A BWA delegation traveled to Johannesburg to get the groups talking about possible merger, but the conversations didn’t last long. “Both sides must be regarded as equal, but we feel the white church is not ready to accept us as partners,” Hoffmeister told Ecumenical News International in 1996. “They want to retain power, although they disguise their unwillingness to reconciliation by citing so-called theological difference.”
Hoffmeister said the solution was not mere merger but true healing and reconciliation: “Not revision, but new vision.”
Hoffmeister moved to the United States in 1999 and in 2000 was appointed by National Ministries — now called American Baptist Home Mission Societies — to work with clergy and laity exploring the church’s role in bringing healing in the context of diversity, multiculturalism and alienation.
Hoffmeister began his ministry at Ennerdale Baptist Church, located in a typical “township” for blacks near Johannesburg, where he worked in the community to establish programs to help the poor. In 1989 he led a walkout at the annual assembly of the Baptist Union of South Africa, which was being held in a military barracks of the South African Defense Force, saying by failing to address blatant racism in the country Baptists were part of the problem.
The next year he joined the black convention and took part in a new “Awareness Campaign” among black Baptists that led to the Barkly West Awareness Workshop convened in 1990 to begin “the long road of self-discovery, awareness and empowerment.”
Hoffmeister earned a master of divinity degree from American Baptist Seminary of the West, where he founded the Global Prophetic Network, an interfaith ministry designed to encourage the growth of future prophetic leaders.
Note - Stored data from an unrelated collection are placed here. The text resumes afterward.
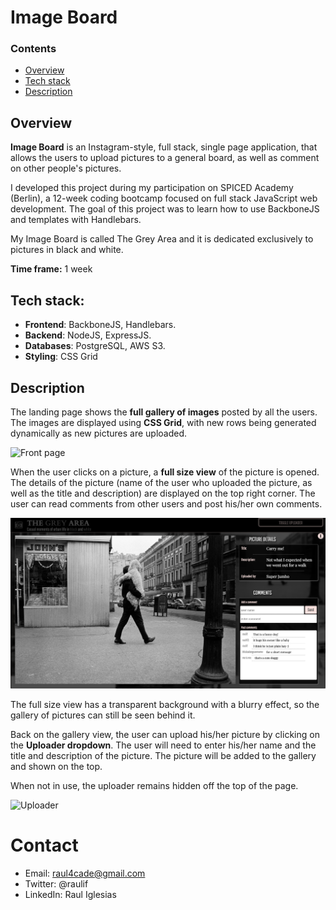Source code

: # Image Board



### Contents

* [Overview](#overview)
* [Tech stack](#tech-stack)
* [Description](#description)




## Overview

**Image Board** is an Instagram-style, full stack, single page application, that allows the users to upload pictures to a general board, as well as comment on other people's pictures.

I developed this project during my participation on SPICED Academy (Berlin), a 12-week coding bootcamp focused on full stack JavaScript web development. The goal of this project was to learn how to use BackboneJS and templates with Handlebars.

My Image Board is called The Grey Area and it is dedicated exclusively to pictures in black and white.

**Time frame:** 1 week



## Tech stack:

- **Frontend**: BackboneJS, Handlebars.
- **Backend**: NodeJS, ExpressJS.
- **Databases**: PostgreSQL, AWS S3.
- **Styling**: CSS Grid




## Description

The landing page shows the **full gallery of images** posted by all the users. The images are displayed using **CSS Grid**, with new rows being generated dynamically as new pictures are uploaded.

![Front page](https://github.com/Raulif/image-board/blob/master/public/readme-gifs/Front%20page.png)



When the user clicks on a picture, a **full size view** of the picture is opened. The details of the picture (name of the user who uploaded the picture, as well as the title and description) are displayed on the top right corner. The user can read comments from other users and post his/her own comments.

![Single image](https://github.com/Raulif/image-board/blob/master/public/readme-gifs/Single%20image.png)

The full size view has a transparent background with a blurry effect, so the gallery of pictures can still be seen behind it.



Back on the gallery view, the user can upload his/her picture by clicking on the **Uploader dropdown**. The user will need to enter his/her name and the title and description of the picture. The picture will be added to the gallery and shown on the top.

When not in use, the uploader remains hidden off the top of the page.

![Uploader](https://github.com/Raulif/image-board/blob/master/public/readme-gifs/Uploader.png)



# Contact

- Email: raul4cade@gmail.com
- Twitter: @raulif
- LinkedIn: Raul Iglesias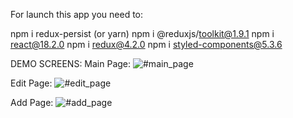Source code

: For launch this app you need to:

npm i redux-persist (or yarn)
npm i @reduxjs/toolkit@1.9.1
npm i react@18.2.0
npm i redux@4.2.0
npm i styled-components@5.3.6

DEMO SCREENS:
Main Page:
![#main_page](https://user-images.githubusercontent.com/55142760/206323813-1f1e2dd9-a8f5-4346-8d67-673d65859da5.jpg)

Edit Page:
![#edit_page](https://user-images.githubusercontent.com/55142760/206323824-68166880-4792-46b6-8a7a-4e0c6309e193.jpg)

Add Page:
![#add_page](https://user-images.githubusercontent.com/55142760/206323854-56876c00-16bc-40c0-9cff-99f93eaa0281.jpg)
He also served as a scholar in residence at the school in Berkeley, Calif.
His bio page on the Granada Hills Baptist Church website described his ministry as trying to lead the congregation to become a “Neighborhood Church in a Global Village.”
“Dr. Hoffmeister was a bridge-builder wherever he went,” C. Jeff Woods, associate general secretary for regional ministries for American Baptist Churches USA, told American Baptist News Service. “He helped bring groups together both in the region as well as in the American Baptist family.”
Hoffmeister is survived by his wife, Beverly, whom he married in 1982; three children; and two grandchildren. A celebration of life service is set for 10 a.m. Friday, Sept. 2, at First Presbyterian Church of Granada Hills, Calif. Additional details may be found at Granada Hills Baptist Church’s website.